By August 1945, Australian troops had advanced along both coasts of the New Guinea island of New Britain.
But around Rabaul on the very north of New Britain there were still about 100,000 Japanese. Without aircraft or shipping, the Japanese were no offensive threat, but with their miles of tunnels and readiness to die for the Emperor, they were capable of fierce defence. No Australian wanted an assault on entrenched Japanese who were by-passed by a war now devastating their homeland.
On 11 August the Australian troops heard that surrender negotiations had started. At their headquarters at Jaquinot Bay,150 kilometres from Rabaul as the Corsairs and Catalinas flew, the men went into premature celebration: ships fired coloured flares, machine guns rattled, tracers streaked across the sky, horns sounded, bonfires consumed a couple of disused buildings, and men ate, sang and drank. They then had four days of hangover to wait until the formal surrender and Victory in the Pacific Day on 15 August.
A week after the surrender, the Japanese in Rabaul responded to repeated Australian radio requests and paid 'respects to your brilliant fighting to this day', but said they had no authority to negotiate on anything other than the ceasefire. Australian aircraft flying over Rabaul reported that the Japanese had taken to 'swimming and fishing in a big way' and smoke from fires rose from where the Japanese were thought to be burning records.

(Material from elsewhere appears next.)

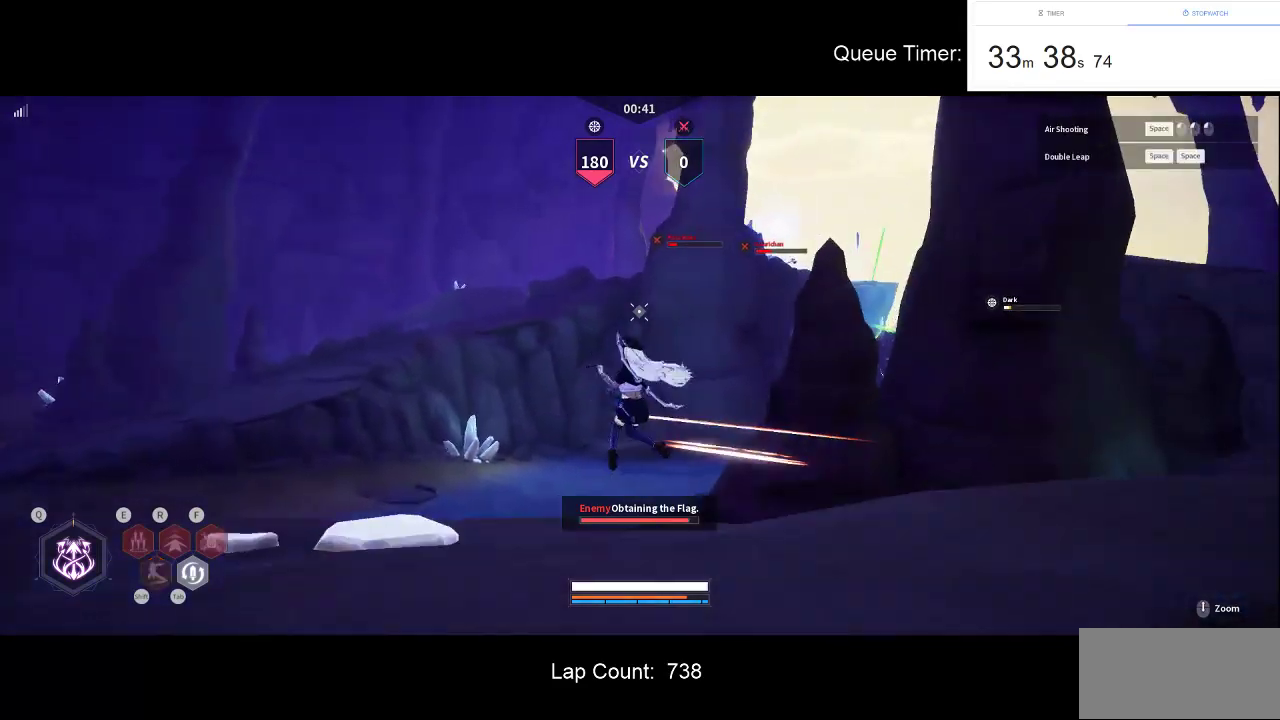
{"keys": ["w"], "mouse": ["left"], "events": [[216, "a", "up"], [300, "f", "down"], [350, "mouse_left", "down"], [450, "f", "up"], [450, "mouse_left", "up"], [500, "mouse_left", "down"]]}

Determined not to have a variety of local surrender conditions and not to be upstaged General Douglas MacArthur ordered that no commanders take the surrender of field troops before his day of triumph at the formal surrender in Tokyo Bay on 2 September. The Australians then acted quickly. On 6 September, the Japanese general in Rabaul, Hitoshi Imamura, handed over his sword on the deck of the aircraft carrier, HMS Glory, and, on radio instructions, Captain Bryce Morris immediately took the destroyer Vendetta, into Rabaul. He collected 28 prisoners of war, 18 British, seven Americans, one Australian, one New Zealander and one Dutchman.
The one Australian was John Murphy, a former government officer in New Guinea and a wartime coastwatcher. His name had been broadcast by the Japanese and so the Australians knew he was or had been imprisoned in Rabaul. The British prisoners were a surprise to the Australians.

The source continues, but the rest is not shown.